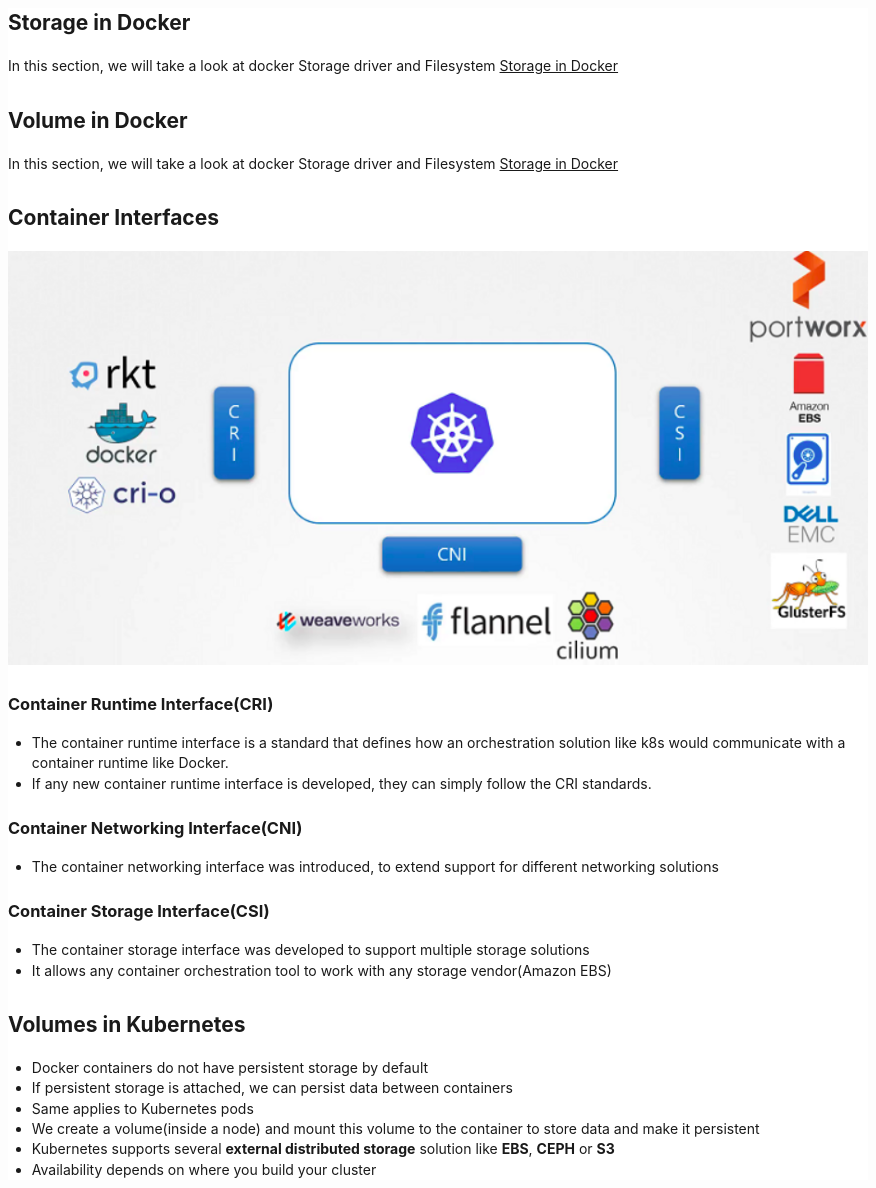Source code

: ## Storage in Docker
In this section, we will take a look at docker Storage driver and Filesystem [Storage in Docker](https://github.com/raghebbenhamouda/certified-kubernetes-administrator-course/blob/master/docs/08-Storage/03-Storage-in-Docker.md)
## Volume in Docker
In this section, we will take a look at docker Storage driver and Filesystem [Storage in Docker](https://github.com/raghebbenhamouda/certified-kubernetes-administrator-course/blob/master/docs/08-Storage/04-Volume-Driver-Plugins-in-Docker.md)
## Container Interfaces
![Alt text](images/container_interfaces.png "apis")
### Container Runtime Interface(CRI)
- The container runtime interface is a standard that defines how an orchestration solution like k8s would communicate with a container runtime like Docker.
- If any new container runtime interface is developed, they can simply follow the CRI standards.

### Container Networking Interface(CNI)
- The container networking interface was introduced, to extend support for different networking solutions

### Container Storage Interface(CSI)
- The container storage interface was developed to support multiple storage solutions
- It allows any container orchestration tool to work with any storage vendor(Amazon EBS)


## Volumes in Kubernetes
- Docker containers do not have persistent storage by default
- If persistent storage is attached, we can persist data between containers
- Same applies to Kubernetes pods
- We create a volume(inside a node) and mount this volume to the container to store data and make it persistent
- Kubernetes supports several **external distributed storage** solution like **EBS**, **CEPH** or **S3**
- Availability depends on where you build your cluster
○ ○ ○ ○ ○
> _Task to complete_
The requested output is the line holding "- It allows" and every line after it up to the last line of the listing, exactly, with nothing else.

> _Answer_
- It allows any container orchestration tool to work with any storage vendor(Amazon EBS)


## Volumes in Kubernetes
- Docker containers do not have persistent storage by default
- If persistent storage is attached, we can persist data between containers
- Same applies to Kubernetes pods
- We create a volume(inside a node) and mount this volume to the container to store data and make it persistent
- Kubernetes supports several **external distributed storage** solution like **EBS**, **CEPH** or **S3**
- Availability depends on where you build your cluster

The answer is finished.